The Norse sagas have inspired imitations in English since William Morris translated The Volsung Saga in 1870. Hjalmar Bjornson’s “The Maiden Mengloth” (1926) and Richard F. Searight’s “The Cavern of the Dragon” (1936) are examples of saga imitation.
Edward Lucas White (1866-1934) is a writer remembered for some classic weird stories: “Lukundoo,” “Song of the Sirens”, “The Snout” etc. “Floki’s Blade” from Lukundoo and Other Stories (1927) is an obscure saga story.
“Thorkell Vilgerdson was not only reputed the handsomest youth in all Norway, but was famous as a redoubtable champion, who had unfailingly killed his man in every combat, and who was so skillful with weapons that he had never been seriously wounded in any of the countless affrays in which he had taken part. Therefore every one the thirty-nine other men on the Sea-Raven hated him venomously, not one challenged him, or provoked him, or affronted him in any way, but all were most scrupulously civil.”

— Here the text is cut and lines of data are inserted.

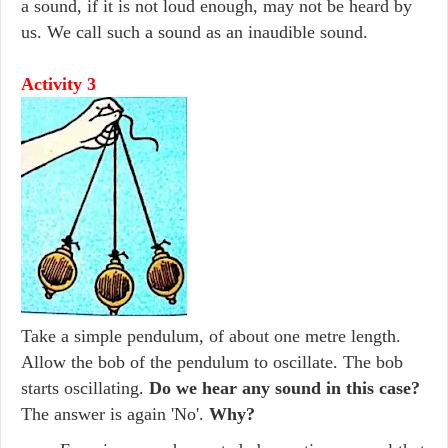
a sound, if it is not loud enough, may not be heard by
us. We call such a sound as an inaudible sound.
Activity 3
Take a simple pendulum, of about one metre length.
Allow the bob of the pendulum to oscillate. The bob
starts oscillating.
Do we hear any sound in this case?
The answer is again 'No'.
Why?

The conspirators bind Thorkell and set him adrift in a small boat. Thorkell manages to loosen his bonds and survive until landing on Iceland. He is found by a family who nurse him back to health. It is found they are distant kin.

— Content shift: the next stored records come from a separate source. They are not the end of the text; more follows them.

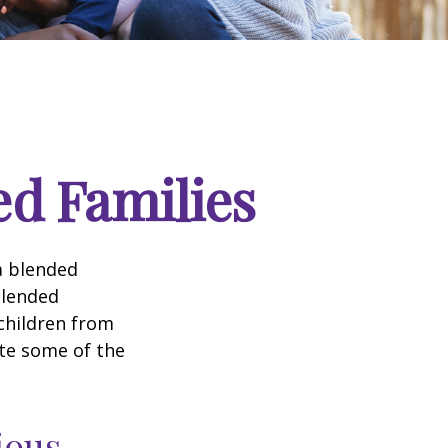
ed Families
a blended
Blended
 children from
ate some of the
ious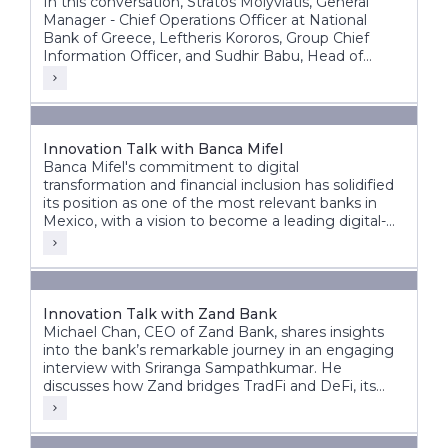
In this conversation, Stratos Molyviatis, General
Manager - Chief Operations Officer at National
Bank of Greece, Leftheris Kororos, Group Chief
Information Officer, and Sudhir Babu, Head of
Delivery at Infosys Finacle, discuss the bank’s
modernization journey and its vision for the future
of banking.
Innovation Talk with Banca Mifel
Banca Mifel's commitment to digital
transformation and financial inclusion has solidified
its position as one of the most relevant banks in
Mexico, with a vision to become a leading digital-
first institution within the next decade.
Innovation Talk with Zand Bank
Michael Chan, CEO of Zand Bank, shares insights
into the bank’s remarkable journey in an engaging
interview with Sriranga Sampathkumar. He
discusses how Zand bridges TradFi and DeFi, its
vision for the future, and the significant steps taken
to transform from a fintech digital bank to an AI-
driven digital bank.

Being Iceland, there are feuds with neighbors and Thorkell becomes involved, especially when the crew of the Sea-Raven have joined his kin’s enemies.

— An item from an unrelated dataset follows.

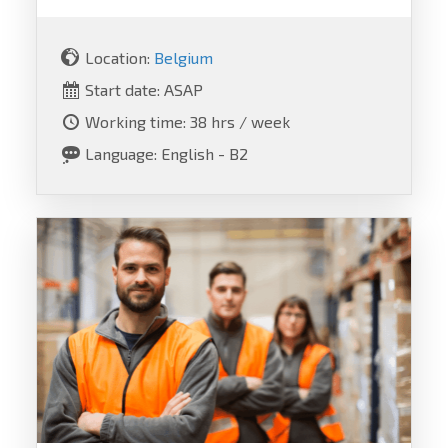
Location:
Belgium
Start date: ASAP
Working time: 38 hrs / week
Language: English - B2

There is a climax with lots of axe-fu and sword slinging in saga fashion with a very satisfying body count.
There is no supernatural element unlike some of White’s stories. Just a story in imitation of the Iceland sagas. It is an interesting oddity that even Lin Carter failed to reprint in any of the anthologies he edited. “Floki’s Blade” was not reprinted in the Dover Books’ The Stuff of Dreams: The Weird Stories of Edward Lucas White (2016). It is available from Leonaur’s The Collected Supernatural and Weird Fiction of Edward Lucas White.